*Exercise goal:*
Return every line of the records that contains the string "entities".

____

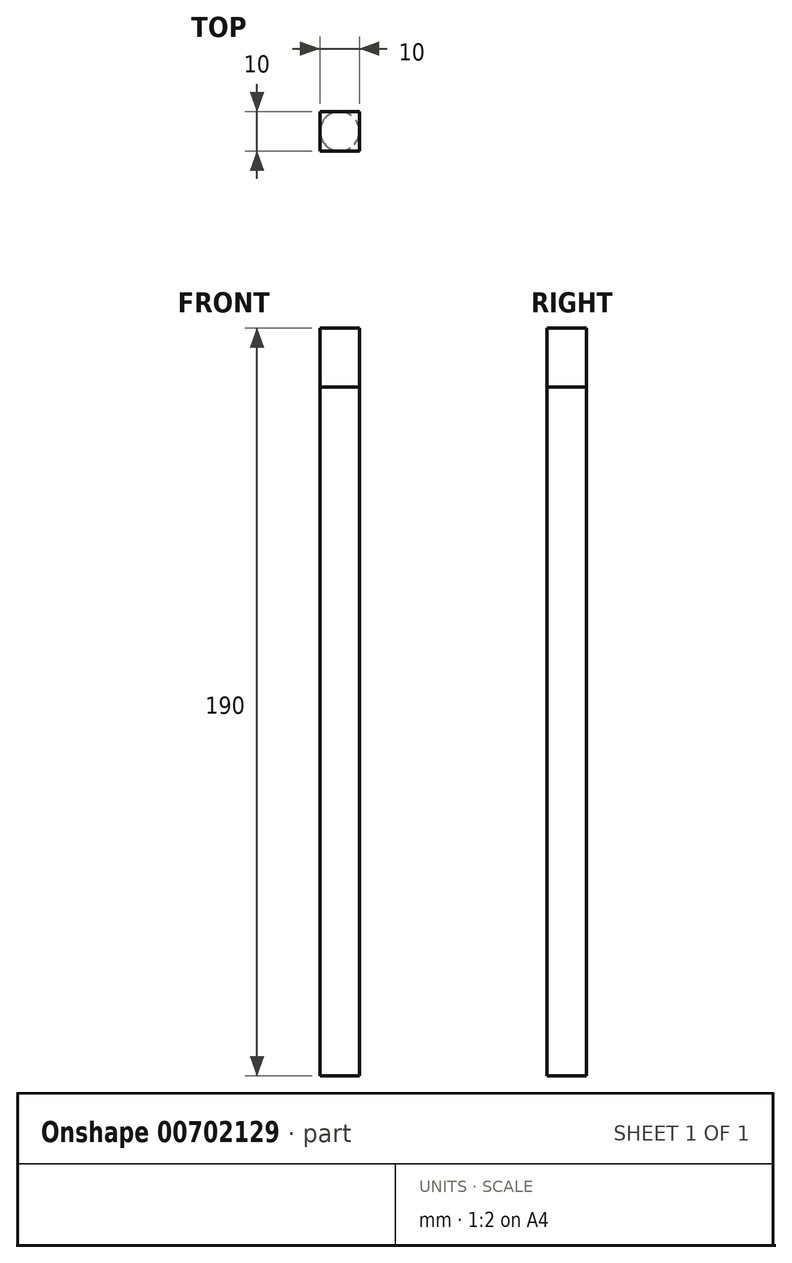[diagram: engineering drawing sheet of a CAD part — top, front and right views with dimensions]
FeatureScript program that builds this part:
annotation { "Feature Type Name" : "Feature", "Feature Type Description" : "" }
export const myFeature = defineFeature(function(context is Context, id is Id, definition is map)
    precondition{}
    {
        {
            var Q0;
            Q0=qCreatedBy(makeId("Top.planeOp"),FACE);
            var sketch = newSketch(context, id + "F0", { "sketchPlane" : qUnion([Q0])});
            skCircle(sketch, "E0", {"center": v(0, 0) * mm, "radius": 5 * mm});
            skSolve(sketch);
        }
        {
            var Q0;
            Q0=makeQuery(id+"F0.imprint","IMPRINT",FACE,{"disambiguationData":[TD([[makeQuery(id+"F0.imprint","IMPRINT",EDGE,{"derivedFrom":sQuery(id+"F0.wireOp",EDGE,"E0")}),1.0]])]});
            extrude(context, id + "F1", {"entities" : qUnion([Q0]), "depth" : 175 * mm, "offsetDistance" : 25 * mm});
        }
        {
            var Q0;
            Q0=makeQuery(id+"F1.opExtrude","CAP_FACE",FACE,{"disambiguationData":[OSD([sQuery(id+"F0.wireOp",EDGE,"E0")])],"isStart":false});
            var sketch = newSketch(context, id + "F2", { "sketchPlane" : qUnion([Q0])});
            skLineSegment(sketch, "E1.bottom", {"start": v(5, 5) * mm, "end": v(-5, 5) * mm});
            skLineSegment(sketch, "E1.top", {"start": v(5, -5) * mm, "end": v(-5, -5) * mm});
            skLineSegment(sketch, "E1.left", {"start": v(5, 5) * mm, "end": v(5, -5) * mm});
            skLineSegment(sketch, "E1.right", {"start": v(-5, 5) * mm, "end": v(-5, -5) * mm});
            skPoint(sketch, "E1.middle", {"position": v(0, 0) * mm});
            skSolve(sketch);
        }
        {
            var Q0;
            {var subQ0=makeQuery(id+"F1.opExtrude","CAP_EDGE",EDGE,{"disambiguationData":[OSD([sQuery(id+"F0.wireOp",EDGE,"E0")])],"isStart":false});var subQ1=makeQuery(id+"F2.imprint","INTERSECT",VERTEX,{"derivedFrom":[subQ0,sQuery(id+"F2.wireOp",EDGE,"E1.bottom")]});Q0=makeQuery(id+"F2.imprint","IMPRINT",FACE,{"disambiguationData":[TD([[makeQuery(id+"F2.imprint","IMPRINT",EDGE,{"disambiguationData":[TD([[subQ1,1.0]])],"derivedFrom":subQ0}),1.0]])]});}
            var Q1;
            {var subQ0=sQuery(id+"F2.wireOp",EDGE,"E1.left");var subQ1=sQuery(id+"F2.wireOp",EDGE,"E1.bottom");var subQ2=makeQuery(id+"F2.imprint","INTERSECT",VERTEX,{"derivedFrom":[subQ1,subQ0]});Q1=makeQuery(id+"F2.imprint","IMPRINT",FACE,{"disambiguationData":[TD([[makeQuery(id+"F2.imprint","IMPRINT",EDGE,{"disambiguationData":[TD([[subQ2,-1.0]])],"derivedFrom":subQ1}),1.0]])]});}
            var Q2;
            {var subQ0=sQuery(id+"F2.wireOp",EDGE,"E1.left");var subQ1=sQuery(id+"F2.wireOp",EDGE,"E1.top");var subQ2=makeQuery(id+"F2.imprint","INTERSECT",VERTEX,{"derivedFrom":[subQ1,subQ0]});Q2=makeQuery(id+"F2.imprint","IMPRINT",FACE,{"disambiguationData":[TD([[makeQuery(id+"F2.imprint","IMPRINT",EDGE,{"disambiguationData":[TD([[subQ2,-1.0]])],"derivedFrom":subQ1}),-1.0]])]});}
            var Q3;
            {var subQ0=sQuery(id+"F2.wireOp",EDGE,"E1.right");var subQ1=sQuery(id+"F2.wireOp",EDGE,"E1.top");var subQ2=makeQuery(id+"F2.imprint","INTERSECT",VERTEX,{"derivedFrom":[subQ1,subQ0]});Q3=makeQuery(id+"F2.imprint","IMPRINT",FACE,{"disambiguationData":[TD([[makeQuery(id+"F2.imprint","IMPRINT",EDGE,{"disambiguationData":[TD([[subQ2,1.0]])],"derivedFrom":subQ1}),-1.0]])]});}
            var Q4;
            {var subQ0=sQuery(id+"F2.wireOp",EDGE,"E1.right");var subQ1=sQuery(id+"F2.wireOp",EDGE,"E1.bottom");var subQ2=makeQuery(id+"F2.imprint","INTERSECT",VERTEX,{"derivedFrom":[subQ1,subQ0]});Q4=makeQuery(id+"F2.imprint","IMPRINT",FACE,{"disambiguationData":[TD([[makeQuery(id+"F2.imprint","IMPRINT",EDGE,{"disambiguationData":[TD([[subQ2,1.0]])],"derivedFrom":subQ1}),1.0]])]});}
            extrude(context, id + "F3", {"entities" : qUnion([Q0, Q1, Q2, Q3, Q4]), "operationType" : NewBodyOperationType.ADD, "depth" : 15 * mm, "offsetDistance" : 25 * mm});
        }
    });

____

*Final answer:*
            extrude(context, id + "F1", {"entities" : qUnion([Q0]), "depth" : 175 * mm, "offsetDistance" : 25 * mm});
            extrude(context, id + "F3", {"entities" : qUnion([Q0, Q1, Q2, Q3, Q4]), "operationType" : NewBodyOperationType.ADD, "depth" : 15 * mm, "offsetDistance" : 25 * mm});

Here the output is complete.